審判員を意味する「レフェリー(referee)」の語源「refer」には「(問題などを)任せる、ゆだねる」という意味がある。したがって、審判員はプレー中、常に「どんなことが起きたかを冷静に状況判断すべき」立場に置かれているのである。
ところがそんな審判員が選手に対して、耳を疑うような暴言を吐いたとしたら…。
「大事件」が勃発したのは、2008年4月29日に行われた、サッカーのFC東京VS大分トリニータ戦でのことだった。試合中、大分DF上本大海が西村雄一主審に対し、
「FC東京のFW赤嶺(真吾)のヒジが(大分DF深谷友基の体に)入ってました。今日2度目ですよ」
とアピール。すると西村主審があろうことか、こう言い放ったというのである。
「うるさい! お前は黙ってプレーしておけ。死ね!」
周囲にいた複数の選手がこの暴言を耳にしており、上本が試合後、審判団が引き上げる際に「サッカー協会に報告しますよ」と伝えると西村主審は、
「お前は黙っとけ! イエローカード(警告)を出すぞ」
さらに恫喝したのだと。これが事実であれば、とんでもない話である。
記者団を前に、上本は怒り心頭で言った。
「ショックでしたね。同じことを僕らが言ったら退場でしょ。選手はカードを持っていないけど、あの審判はレッドカードです。絶対に許せない」
事態を重くみた日本サッカー協会は5月1日、審判委員会で西村氏を事情聴取した。そこで「うるさい、お前はあっちに行ってろ」と言ったことは認めたものの、「死ね」発言は強く否定。「黙ってプレーして」だったと主張したのである。

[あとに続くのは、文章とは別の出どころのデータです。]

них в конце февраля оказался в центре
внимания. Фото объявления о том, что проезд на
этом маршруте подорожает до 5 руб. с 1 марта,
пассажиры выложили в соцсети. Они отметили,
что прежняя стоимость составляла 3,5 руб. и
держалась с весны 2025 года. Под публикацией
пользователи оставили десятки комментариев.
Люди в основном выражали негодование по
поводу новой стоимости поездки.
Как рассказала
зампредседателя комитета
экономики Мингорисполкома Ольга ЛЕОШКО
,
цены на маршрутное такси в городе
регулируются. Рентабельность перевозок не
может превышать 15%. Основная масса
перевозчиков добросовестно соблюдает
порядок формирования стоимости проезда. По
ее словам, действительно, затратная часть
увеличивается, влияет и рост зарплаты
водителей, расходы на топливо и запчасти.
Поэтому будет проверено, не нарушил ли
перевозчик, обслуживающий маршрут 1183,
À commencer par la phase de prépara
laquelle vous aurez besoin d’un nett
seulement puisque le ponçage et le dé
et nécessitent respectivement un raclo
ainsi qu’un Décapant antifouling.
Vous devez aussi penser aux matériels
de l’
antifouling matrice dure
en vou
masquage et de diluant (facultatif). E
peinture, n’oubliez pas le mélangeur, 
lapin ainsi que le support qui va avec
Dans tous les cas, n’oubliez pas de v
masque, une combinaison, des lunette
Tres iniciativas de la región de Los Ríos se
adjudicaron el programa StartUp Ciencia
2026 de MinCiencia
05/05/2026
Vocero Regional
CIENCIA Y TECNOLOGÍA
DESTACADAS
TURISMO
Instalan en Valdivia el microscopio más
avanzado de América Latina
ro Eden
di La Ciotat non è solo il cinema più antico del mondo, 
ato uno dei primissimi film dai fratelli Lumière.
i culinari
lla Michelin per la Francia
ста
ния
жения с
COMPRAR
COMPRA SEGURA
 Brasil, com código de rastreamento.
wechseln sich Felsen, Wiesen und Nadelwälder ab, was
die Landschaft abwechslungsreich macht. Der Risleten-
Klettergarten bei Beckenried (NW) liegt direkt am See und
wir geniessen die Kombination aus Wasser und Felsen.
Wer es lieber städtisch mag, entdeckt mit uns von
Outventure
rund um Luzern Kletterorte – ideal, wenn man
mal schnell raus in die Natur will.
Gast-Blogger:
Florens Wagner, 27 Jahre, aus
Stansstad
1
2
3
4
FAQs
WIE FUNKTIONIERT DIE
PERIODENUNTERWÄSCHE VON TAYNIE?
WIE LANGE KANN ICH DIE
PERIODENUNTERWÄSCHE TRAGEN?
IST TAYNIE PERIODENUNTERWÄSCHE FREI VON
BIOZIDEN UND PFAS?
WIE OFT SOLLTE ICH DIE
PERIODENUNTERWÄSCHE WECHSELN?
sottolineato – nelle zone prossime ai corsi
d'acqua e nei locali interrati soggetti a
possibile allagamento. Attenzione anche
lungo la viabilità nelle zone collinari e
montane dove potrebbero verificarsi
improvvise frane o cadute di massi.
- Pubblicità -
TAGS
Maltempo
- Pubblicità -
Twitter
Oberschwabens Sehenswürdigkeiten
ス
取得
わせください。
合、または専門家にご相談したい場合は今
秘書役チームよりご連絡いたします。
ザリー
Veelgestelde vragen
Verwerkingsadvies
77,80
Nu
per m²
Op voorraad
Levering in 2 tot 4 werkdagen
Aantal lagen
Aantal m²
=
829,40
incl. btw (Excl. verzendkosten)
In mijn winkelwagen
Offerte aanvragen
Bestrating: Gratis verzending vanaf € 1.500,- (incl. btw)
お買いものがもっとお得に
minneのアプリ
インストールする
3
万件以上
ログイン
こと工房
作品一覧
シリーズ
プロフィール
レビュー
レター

ただ、2人のやり取りはテレビ映像やチームのスカウティング映像でも明確には確認できず。そこで協会側は、
「何もないところで『死ね』という言葉が出てくるとは思えない。ただ、指摘があったことは事実。きっちり調べ、なるべく早く発表したい」
とコメントしていた。
西村氏は16歳で4級審判員の資格を取得。JFA(日本サッカー協会)主催のサッカー競技を担当できるのは1級審判員のみで、うちJFAとプロ契約を結んでいる「プロフェッショナルレフェリー」の中でも、西村氏は当時、国内トップクラスの位置にいた。
そんな人物が「死ね」などという暴言を吐いたとすれば、調査結果次第では最悪の場合、「日本サッカー界から永久追放」に近い厳罰が下される可能性があった。
確かに両チームがエキサイトする中、場内が喧騒に包まれ、「して」と「死ね」を聞き間違えた可能性は否定できない。だが退場時に「うるさい、お前はあっちに行ってろ」と言い放ったとなれば、その前段階で…ということが絶対にないとは言い切れないだろう。
両者による「言った、言わない」の水掛け論は物証的根拠を示せないまま平行線をたどることに。審判委員会としても「主審の主張は認めるものの、当該選手の主張も否定はしない」という、どっちつかずの見解で結論付けられた。
両チームのファンのみならず、サッカー界全体にもモヤモヤを残すことになってしまったのである。